Mal untied John from the back of the chair first, then went around to free the man’s arms. “Wish we could have had our first private heart to heart under better circumstances, Detective.”

It might not be the time for small talk, but John wasn’t making any noise, which worried Mal, and once he got the last of the ropes undone, the detective swayed. Mal clung to him to keep him upright, but his body gave way beneath Mal’s hands unnaturally.

What the…?

Ludgate appeared in the mirror behind John’s chair with fury on his charred and bleeding face. He stepped from the reflection, once again holding the jagged piece of glass.

Knowing he couldn’t risk a moment’s indecision, Mal pulled John’s body down to shield him as Ludgate lunged at them and drove the shard downward. The sting of the glass driving into Mal’s back made him cringe—he’d had worse, he’d had worse; he had to protect Danny’s father—but as John’s body toppled onto the black and empty ground, Danny’s jacket fell from his face.

Mal gaped in horror.

It wasn’t John. It had never been John.

Outside a mirror, Ludgate couldn’t keep up the ruse completely, that’s why he’d covered John’s face with Danny’s jacket. John’s body was projected by the black Zeus suit, but without the mask, Mal looked upon the face of a mannequin.
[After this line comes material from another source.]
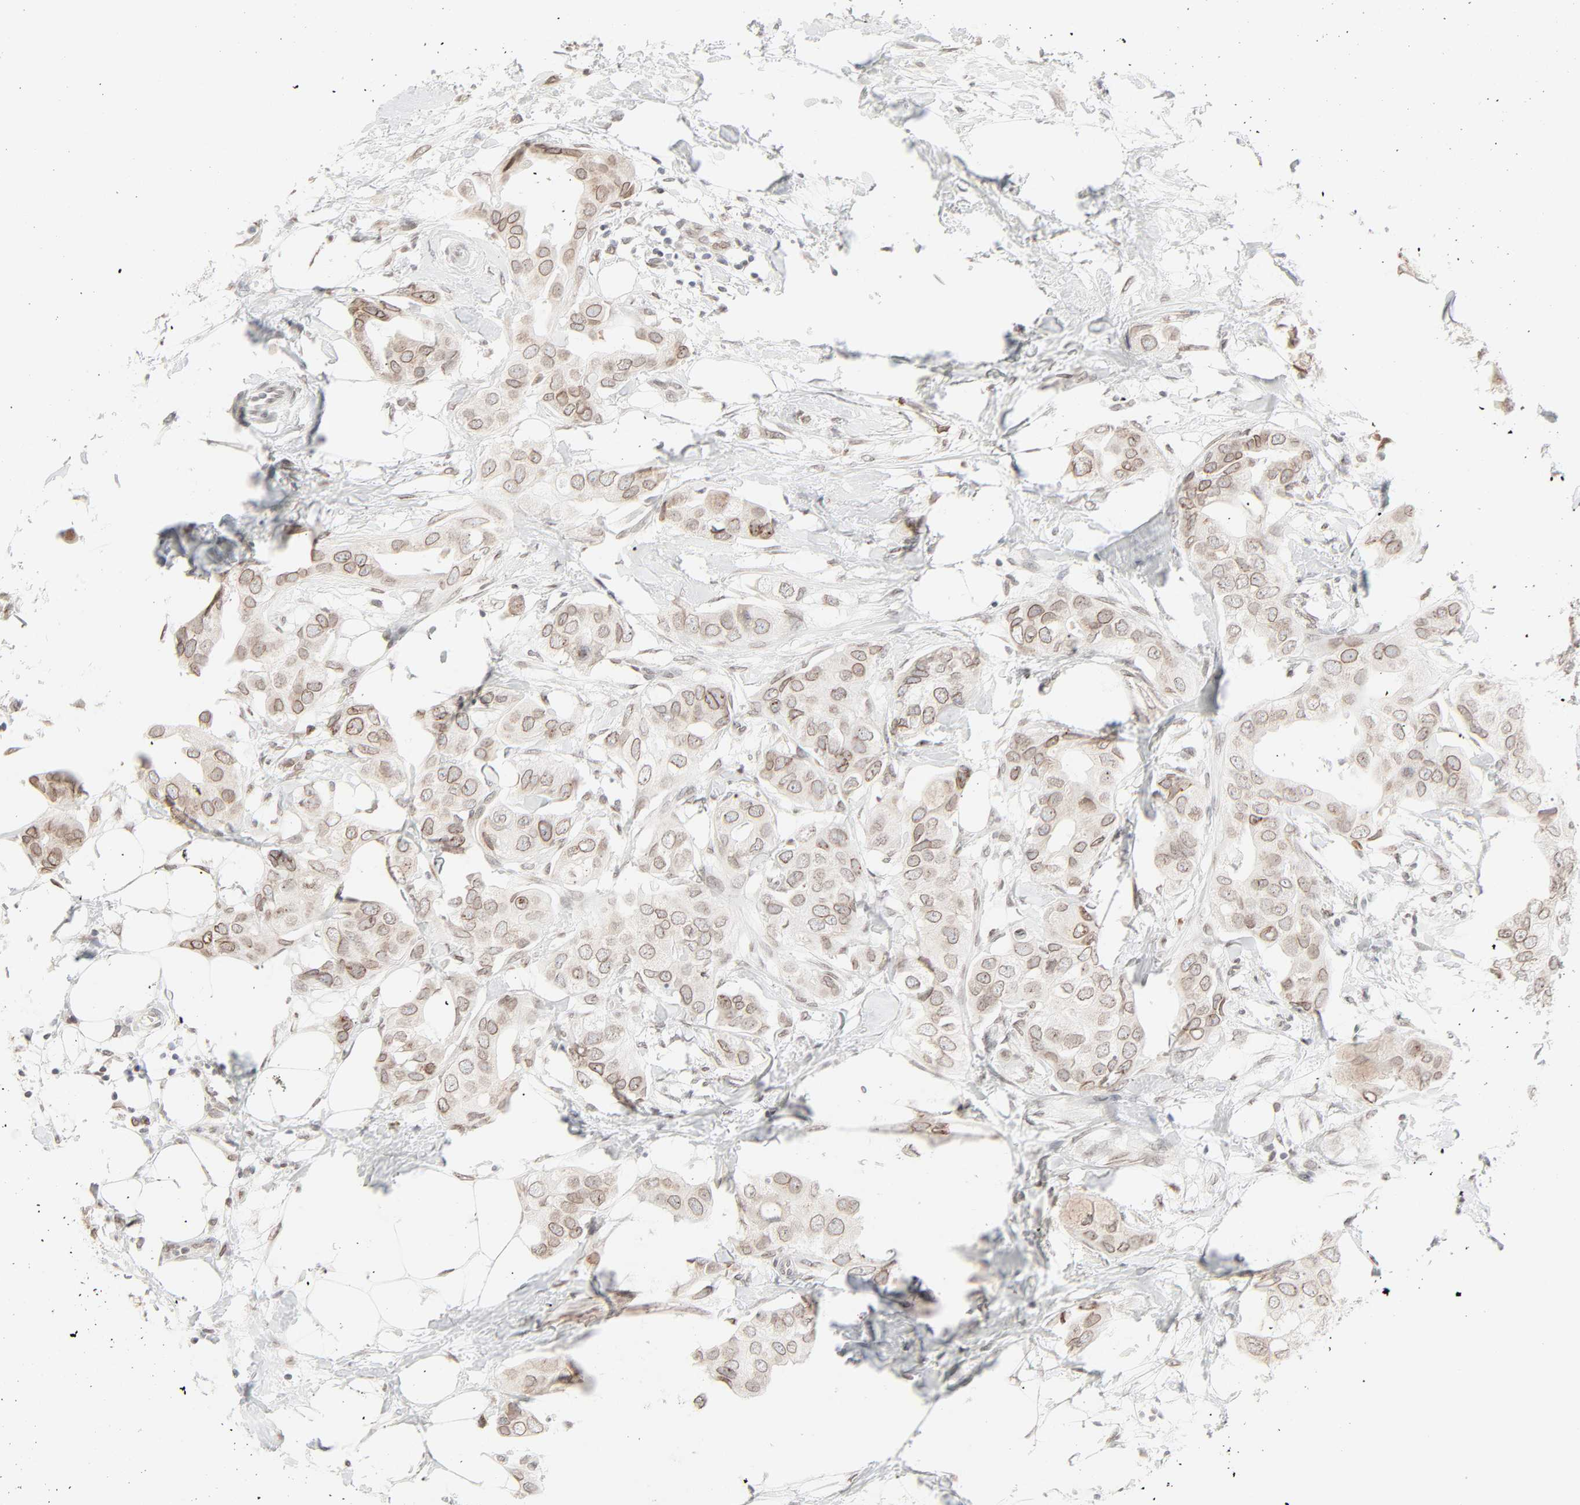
{"staining": {"intensity": "weak", "quantity": ">75%", "location": "cytoplasmic/membranous,nuclear"}, "tissue": "breast cancer", "cell_type": "Tumor cells", "image_type": "cancer", "snomed": [{"axis": "morphology", "description": "Duct carcinoma"}, {"axis": "topography", "description": "Breast"}], "caption": "Approximately >75% of tumor cells in human intraductal carcinoma (breast) demonstrate weak cytoplasmic/membranous and nuclear protein staining as visualized by brown immunohistochemical staining.", "gene": "MAD1L1", "patient": {"sex": "female", "age": 40}}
“And you scoffed at my acting skills.” Ludgate ripped the shard from Mal’s back, and he cried out at the harsh tear of skin and tissue, unable to tell how deep the damage went. “I think I pulled off Zeus’s father quite well.”

Pushing the mannequin away from him, Mal fought to roll over to get Ludgate in his sights. The crazed Elemental stepped on both his wrists, preventing anything more than a bleed of ice onto the ground and crushing his amplifier as he loomed over Mal with the bloody end of the shard held aloft—too much blood, too far down the length of it. Mal was helpless, injured, and without any backup.

Still, he seethed at Ludgate, “Where is he?”

Ludgate grinned manically around his frayed mask and burnt skin. “Nowhere.”